Pushing past the fear: Dress shopping for Stephanie

I write all types of articles. I mostly cover topics of things I did or liked from my childhood or whatever Nintendo is up to these days. Sometimes I share a personal story. This is one of those times.

As my life has evolved recently to be more open and direct I decided to spend more time exploring the world around me. One aspect I have been getting braver is not only telling people about Stephanie, especially her interests and feelings, but also talking about items I have been purchasing to make her happy. Yet there is something I left out, the fear that is underneath everything we do together. That fear is what makes it hard for me to live my life. Yet here I am pushing past the fear and telling a story that needs to be told.

Over the years I would pick up new dresses in one of two manners. I would either snatch something from a donation bag one of my sisters or cousins were donating to a thrift store, which okay is technically stealing, or I would purchase things online from Amazon.

Sneaking things out of the donation bag was always a challenge. I had to first identify the item I wanted. Then wait for someone to put it into the bag and then form some sort of distraction to get their attention off the bag while nobody was looking then quickly recover the item and hide it away somewhere in my closet. Talking to my sisters after the fact I learned if I had just shared my desires they might have helped me out more openly, at least to some extent. Oh well you live, you learn.

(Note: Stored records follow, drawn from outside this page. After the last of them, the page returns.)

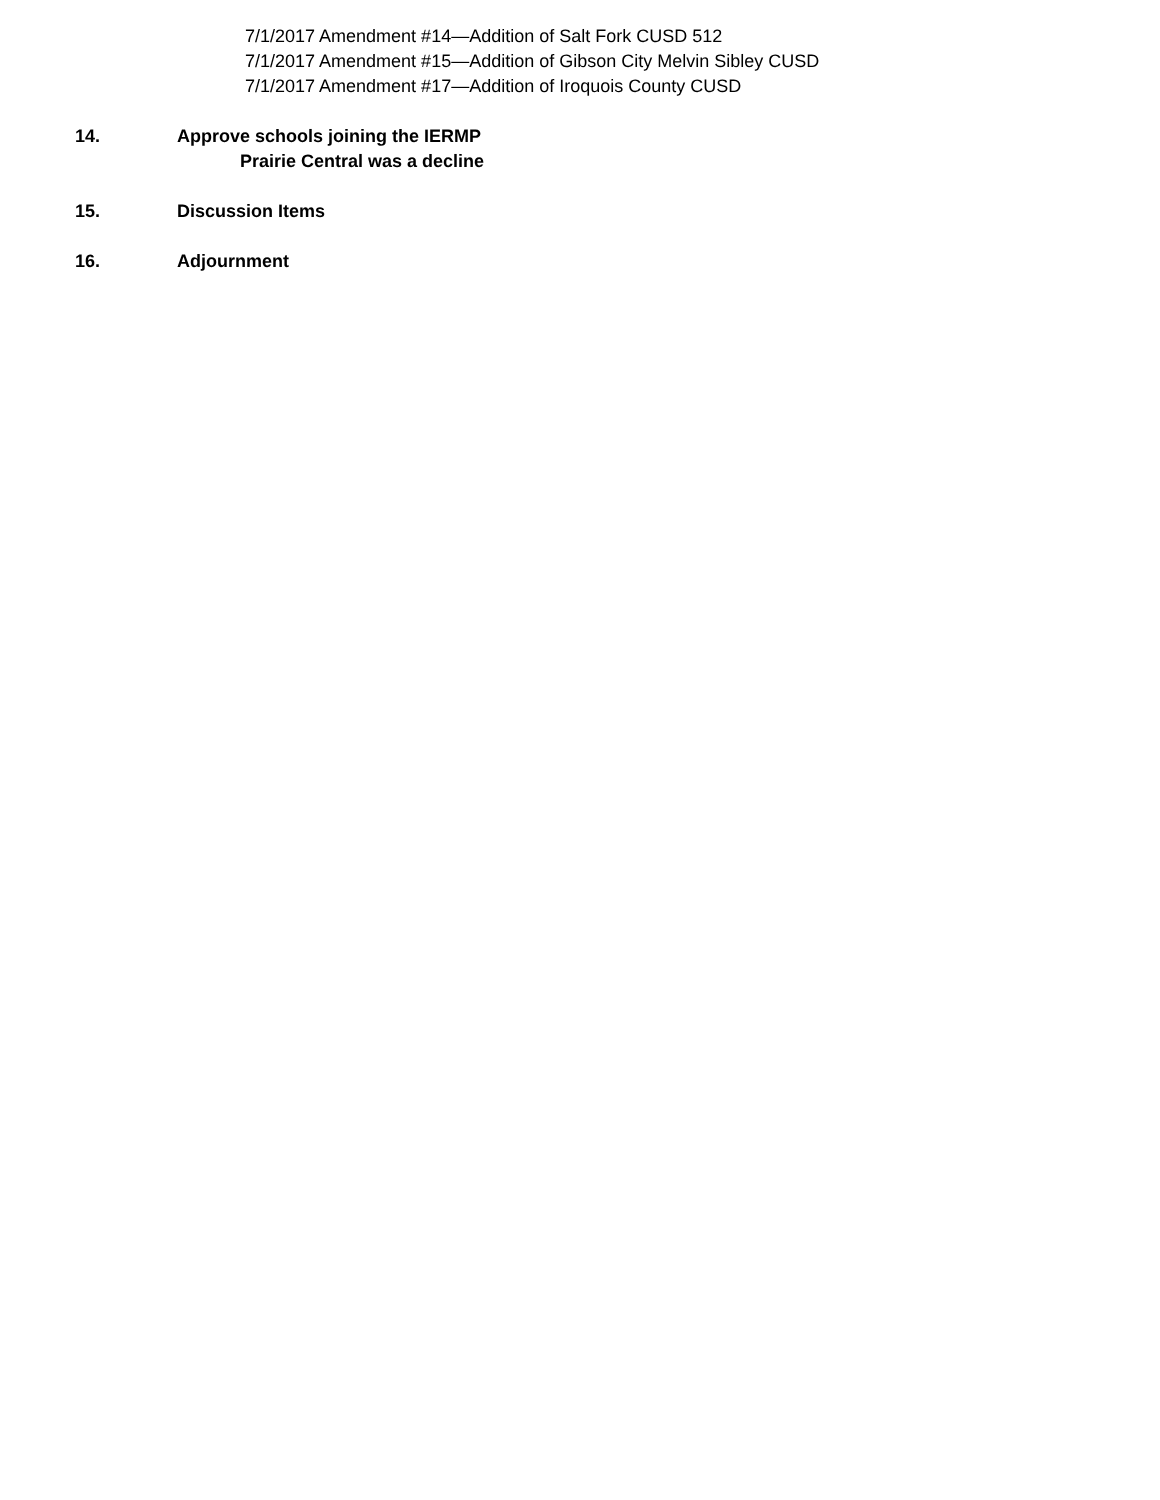7/1/2017 Amendment #14—Addition of Salt Fork CUSD 512
7/1/2017 Amendment #15—Addition of Gibson City Melvin Sibley CUSD
7/1/2017 Amendment #17—Addition of Iroquois County CUSD
14. Approve schools joining the IERMP
Prairie Central was a decline
15. Discussion Items
16. Adjournment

It was just over two years ago I finally told someone I might be trans gender. Before that I had only confided in two people about my secret “cross dressing” habits. The first was my youngest sister who I was, at the time, very close to. They other was a former family member I don’t know how, or why, the conversation came up. Needless to say I was very defensive about it as well as super secretive. I’m getting more open but it’s taken time.

I told a co-worker and friend of mine I was trans and probably going to begin transitioning soon. At the time I wasn’t sure how far I wanted to explore Stephanie but I want to make sure she existed. I was fortunate in that she worked in a dress shop so she helped me pick out items from time to time that would work on me. Then there was the day I went into the women’s aisle at Walmart to grab some underwear. I needed panties and bras to go along with the items she helped me obtain.

I must have walked around the store entirely twelve times circling the women’s area before I pushed my cart in and quickly grabbed the items I was after, went to the self check out and left the store as fast as I could.

I no longer let the eyes of strangers keep me from getting panties. They are a necessity and it’s nothing to walk in casually snatch a bag and be on my merry way. This has gotten much easier over time.

Recently I had two different occasions I felt the overwhelming need to buy a dress. The first was this last summer. I needed something to replace my most recent purge. A purge is when you panic and throw away everything feminine in an attempt to force yourself to be more masculine for whatever reason. This most recent purge was the hardest for me because I ended up getting rid of my wig among other things. But it happened and I recovered.

I did the same as always. Circle the stores at least a dozen times each casually browsing for the item I wanted out of the corner of my eye while keeping a close eye on the other shoppers to ensure nobody was noticing what I was putting into my cart. The fear of being discovered, found out, noticed or called out was over whelming. It was almost paralyzing. It ended up being a 3-hour ordeal.

This past weekend I was in a desperate need for a different dress. I have yet to fully stock Stephanie’s wardrobe at this time, but I felt I needed something to wear around the house on weekends that was more fitting of the style I was picturing in my head. It was a very specific style of dress. Needless to say the very first store I walked into had it. The right style. Right color. Right material. Even the price was right. Why didn’t I get it? The size was all wrong. I didn’t want to stand there and verify it was going to fit nor did I want to continue thumbing through the rack trying to find one that would, instead I quickly left the store and proceeded towards my usual practice of circling. Finally it hit me. I have as much of a right to shop as anyone else in there. Second, I’ve started telling more people about my secret which is quickly becoming the norm rather than a secret. As such I figured out that, to hell with the people who might judge me it’s not like any of them will ever see me again or recognize me anyways. Based on that I pushed myself straight into the dress aisle at JCPenny, flipping through the clearance rack until I found not one but two dresses that were not only the right fit but perfect style and look for what I was going for.

It has all been an informative experience. Each time I seek out to buy a new article of clothing it gets a little easier. Now that I am not longer worried about being found out, since I am telling people about Stephanie, it’s getting easier to not let that voice in my head talk me out of getting the items I am there to buy.

I understand not everyone is going to relate to this struggle. I also know my audience expects more from me than stories about Barbie dolls and dress shopping. Fair enough but this is my website where I share my life. It’s always been about me. The person living in the darkness, hiding from the society that shames them. Scares them. Threatens them. This is why I write these articles. I want to do my part to show that society is changing. People like me, others out there with similar fears, need to know how to overcome those fears. It’s important for me, it’s important for Stephanie to be heard. Now all I want to do is get glammed up in my pretty new dress and share lots of cute photos to my social media followers. As the fear erodes the chances of public exposure increases. Stay cool.